When a trader opens a leveraged position, the exchange has to decide which funds back that trade if the market moves the wrong way. In isolated margin mode, the trader manually sets aside a fixed amount of collateral for one specific position, and that bucket is walled off from every other balance in the account.
Mechanically, the exchange marks the position to market continuously. As the price moves against the trade, losses eat into the isolated collateral rather than the account as a whole. Once that collateral falls to the maintenance margin level, the position is liquidated and closed, but the rest of the trader's balance and any other open trades are untouched. A trader who commits $100 as isolated margin on a $1,000 position can, at most, lose that $100 plus fees, no matter how far the price falls. Most platforms also let a trader top up the isolated margin on an existing position, which lowers the liquidation price and buys more room before a forced close.
This differs from cross margin, where the entire account balance backs every open position, so profits on one trade can offset losses on another but a severe move can put the whole account at risk.
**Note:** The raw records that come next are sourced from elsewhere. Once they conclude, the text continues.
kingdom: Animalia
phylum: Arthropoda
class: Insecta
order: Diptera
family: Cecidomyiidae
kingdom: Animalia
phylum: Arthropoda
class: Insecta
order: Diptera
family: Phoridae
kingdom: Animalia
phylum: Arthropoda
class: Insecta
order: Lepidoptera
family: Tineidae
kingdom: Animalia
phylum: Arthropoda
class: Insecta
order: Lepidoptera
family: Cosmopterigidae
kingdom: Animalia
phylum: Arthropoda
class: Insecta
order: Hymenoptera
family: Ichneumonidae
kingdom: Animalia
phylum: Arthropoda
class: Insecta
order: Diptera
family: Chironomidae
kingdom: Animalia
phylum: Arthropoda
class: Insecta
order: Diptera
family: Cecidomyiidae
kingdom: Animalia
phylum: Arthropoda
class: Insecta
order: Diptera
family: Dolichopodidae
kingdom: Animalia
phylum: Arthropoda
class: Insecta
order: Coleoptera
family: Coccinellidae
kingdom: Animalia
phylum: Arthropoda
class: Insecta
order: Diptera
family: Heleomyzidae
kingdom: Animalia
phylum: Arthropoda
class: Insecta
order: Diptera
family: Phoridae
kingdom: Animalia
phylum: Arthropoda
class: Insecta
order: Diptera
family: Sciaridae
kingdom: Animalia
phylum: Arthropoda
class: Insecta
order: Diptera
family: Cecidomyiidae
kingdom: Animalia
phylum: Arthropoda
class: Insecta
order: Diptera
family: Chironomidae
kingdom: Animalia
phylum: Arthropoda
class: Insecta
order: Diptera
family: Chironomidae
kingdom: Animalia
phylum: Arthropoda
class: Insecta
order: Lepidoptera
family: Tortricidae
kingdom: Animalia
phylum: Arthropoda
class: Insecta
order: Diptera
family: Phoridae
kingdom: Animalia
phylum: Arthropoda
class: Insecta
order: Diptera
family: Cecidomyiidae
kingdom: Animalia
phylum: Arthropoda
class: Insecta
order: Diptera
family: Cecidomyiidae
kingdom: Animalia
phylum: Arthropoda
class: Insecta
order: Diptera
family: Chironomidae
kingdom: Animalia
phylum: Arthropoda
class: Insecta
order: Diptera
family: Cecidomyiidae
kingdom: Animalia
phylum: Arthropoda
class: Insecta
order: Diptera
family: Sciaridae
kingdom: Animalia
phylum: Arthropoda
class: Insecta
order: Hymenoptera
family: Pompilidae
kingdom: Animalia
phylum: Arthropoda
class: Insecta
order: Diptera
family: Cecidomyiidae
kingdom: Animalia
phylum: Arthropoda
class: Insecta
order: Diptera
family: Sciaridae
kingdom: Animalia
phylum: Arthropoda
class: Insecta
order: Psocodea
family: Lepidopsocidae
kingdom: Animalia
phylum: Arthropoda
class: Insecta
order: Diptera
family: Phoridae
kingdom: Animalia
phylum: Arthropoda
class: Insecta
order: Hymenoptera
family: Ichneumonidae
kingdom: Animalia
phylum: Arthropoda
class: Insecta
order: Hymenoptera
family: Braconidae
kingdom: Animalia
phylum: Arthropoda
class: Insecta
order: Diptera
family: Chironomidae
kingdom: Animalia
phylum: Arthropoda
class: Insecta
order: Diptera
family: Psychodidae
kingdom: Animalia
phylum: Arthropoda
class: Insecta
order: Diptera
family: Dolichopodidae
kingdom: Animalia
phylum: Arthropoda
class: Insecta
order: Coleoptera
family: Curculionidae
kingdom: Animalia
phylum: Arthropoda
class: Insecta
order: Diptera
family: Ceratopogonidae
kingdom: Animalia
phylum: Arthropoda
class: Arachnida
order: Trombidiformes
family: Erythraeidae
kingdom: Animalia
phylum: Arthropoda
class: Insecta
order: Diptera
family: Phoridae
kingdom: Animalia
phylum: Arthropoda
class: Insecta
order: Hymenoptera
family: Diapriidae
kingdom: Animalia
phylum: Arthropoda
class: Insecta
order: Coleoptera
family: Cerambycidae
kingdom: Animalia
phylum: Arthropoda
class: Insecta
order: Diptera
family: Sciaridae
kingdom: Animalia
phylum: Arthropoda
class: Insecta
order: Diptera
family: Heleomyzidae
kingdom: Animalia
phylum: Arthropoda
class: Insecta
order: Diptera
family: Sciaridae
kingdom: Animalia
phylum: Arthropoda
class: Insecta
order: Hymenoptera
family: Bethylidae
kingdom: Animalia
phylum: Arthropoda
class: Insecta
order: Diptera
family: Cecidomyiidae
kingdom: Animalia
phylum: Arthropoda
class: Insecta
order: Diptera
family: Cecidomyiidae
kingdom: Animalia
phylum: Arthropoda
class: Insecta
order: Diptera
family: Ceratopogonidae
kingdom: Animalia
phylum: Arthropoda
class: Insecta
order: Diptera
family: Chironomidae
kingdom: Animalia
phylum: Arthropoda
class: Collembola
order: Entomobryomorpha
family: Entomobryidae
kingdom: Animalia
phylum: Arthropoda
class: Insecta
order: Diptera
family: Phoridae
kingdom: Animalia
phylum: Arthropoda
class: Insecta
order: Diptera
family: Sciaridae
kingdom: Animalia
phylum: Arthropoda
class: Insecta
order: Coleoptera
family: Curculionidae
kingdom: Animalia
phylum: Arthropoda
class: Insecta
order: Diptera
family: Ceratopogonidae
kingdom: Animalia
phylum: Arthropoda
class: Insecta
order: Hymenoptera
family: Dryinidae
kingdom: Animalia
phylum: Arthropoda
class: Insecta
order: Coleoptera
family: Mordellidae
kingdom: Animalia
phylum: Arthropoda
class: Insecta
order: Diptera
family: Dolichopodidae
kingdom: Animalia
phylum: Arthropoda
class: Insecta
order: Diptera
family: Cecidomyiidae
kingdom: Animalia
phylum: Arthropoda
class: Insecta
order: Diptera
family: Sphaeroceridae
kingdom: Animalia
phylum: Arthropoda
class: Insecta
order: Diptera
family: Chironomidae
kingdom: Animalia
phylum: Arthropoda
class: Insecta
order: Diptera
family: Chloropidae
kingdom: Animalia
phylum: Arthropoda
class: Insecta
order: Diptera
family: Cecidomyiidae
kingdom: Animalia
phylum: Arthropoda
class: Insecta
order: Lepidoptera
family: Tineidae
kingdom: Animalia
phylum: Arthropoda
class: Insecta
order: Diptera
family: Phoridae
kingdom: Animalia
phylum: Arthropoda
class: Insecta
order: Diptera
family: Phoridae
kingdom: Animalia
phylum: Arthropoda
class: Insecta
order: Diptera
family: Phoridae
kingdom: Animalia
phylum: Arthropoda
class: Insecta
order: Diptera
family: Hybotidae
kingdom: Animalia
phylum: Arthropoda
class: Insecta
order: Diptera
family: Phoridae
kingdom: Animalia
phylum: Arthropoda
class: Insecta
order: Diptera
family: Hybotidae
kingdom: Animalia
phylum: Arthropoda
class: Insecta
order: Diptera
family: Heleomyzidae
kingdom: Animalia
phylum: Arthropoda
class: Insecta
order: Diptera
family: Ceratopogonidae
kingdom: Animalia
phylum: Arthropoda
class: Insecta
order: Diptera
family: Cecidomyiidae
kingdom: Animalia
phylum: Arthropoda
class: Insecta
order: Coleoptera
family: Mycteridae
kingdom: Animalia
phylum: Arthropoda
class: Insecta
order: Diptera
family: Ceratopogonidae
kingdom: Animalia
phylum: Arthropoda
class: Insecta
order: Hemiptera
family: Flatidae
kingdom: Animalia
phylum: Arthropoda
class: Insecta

Isolated margin is generally preferred for testing a single high-leverage idea, hedging, or capping downside on a volatile altcoin, since the worst case is known in advance.
The trade-off is capital efficiency and attention: collateral sitting in an isolated bucket cannot support other positions, and because the buffer is smaller by design, a fast price swing can trigger liquidation sooner than it would under cross margin. Exchanges such as Binance and Bybit offer isolated margin as a selectable mode within their margin trading and derivatives products.